Work order:
Without the pictures, copy the entries below word for word.

Task input:
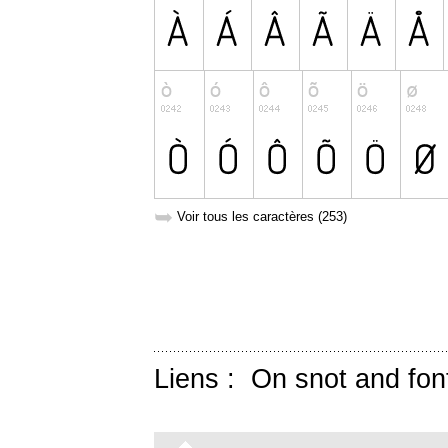
➥
Voir tous les caractères (253)
Liens :
On snot and fon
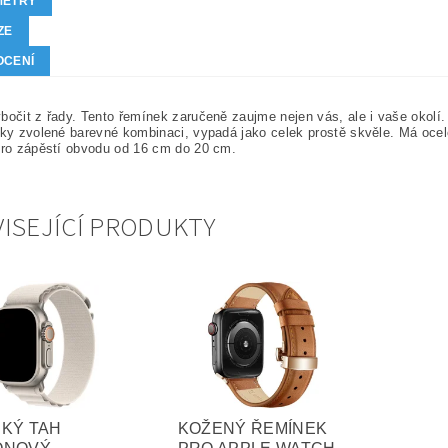
METRY
ZE
OCENÍ
bočit z řady. Tento řemínek zaručeně zaujme nejen vás, ale i vaše okolí
íky zvolené barevné kombinaci, vypadá jako celek prostě skvěle. Má oce
Pro zápěstí obvodu od 16 cm do 20 cm.
ISEJÍCÍ PRODUKTY
KÝ TAH
KOŽENÝ ŘEMÍNEK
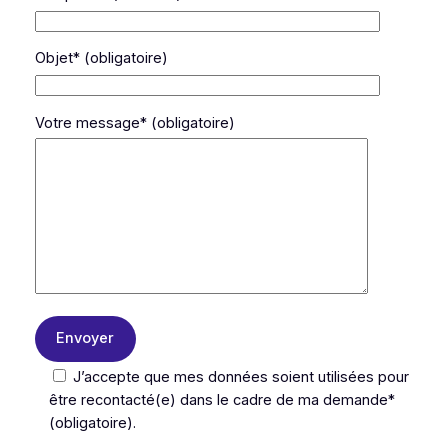
Objet* (obligatoire)
Votre message* (obligatoire)
J’accepte que mes données soient utilisées pour
être recontacté(e) dans le cadre de ma demande*
(obligatoire).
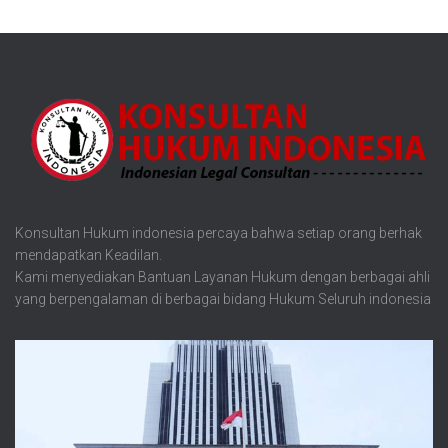
Konsultan Hukum indonesia percaya bahwa setiap orang berhak
mendapatkan Keadilan.
Kami menyediakan Bantuan Layanan Hukum dengan berbagai ahli
yang berpengalaman di berbagai bidang Hukum Seluruh indonesia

Worked solution:
➥
Voir tous les caractères (253)
Liens :
On snot and fon
METRY
ZE
OCENÍ
bočit z řady. Tento řemínek zaručeně zaujme nejen vás, ale i vaše okolí
íky zvolené barevné kombinaci, vypadá jako celek prostě skvěle. Má oce
Pro zápěstí obvodu od 16 cm do 20 cm.
ISEJÍCÍ PRODUKTY
KÝ TAH
KOŽENÝ ŘEMÍNEK
Objet* (obligatoire)
Votre message* (obligatoire)
J’accepte que mes données soient utilisées pour
être recontacté(e) dans le cadre de ma demande*
(obligatoire).
Konsultan Hukum indonesia percaya bahwa setiap orang berhak
mendapatkan Keadilan.
Kami menyediakan Bantuan Layanan Hukum dengan berbagai ahli
yang berpengalaman di berbagai bidang Hukum Seluruh indonesia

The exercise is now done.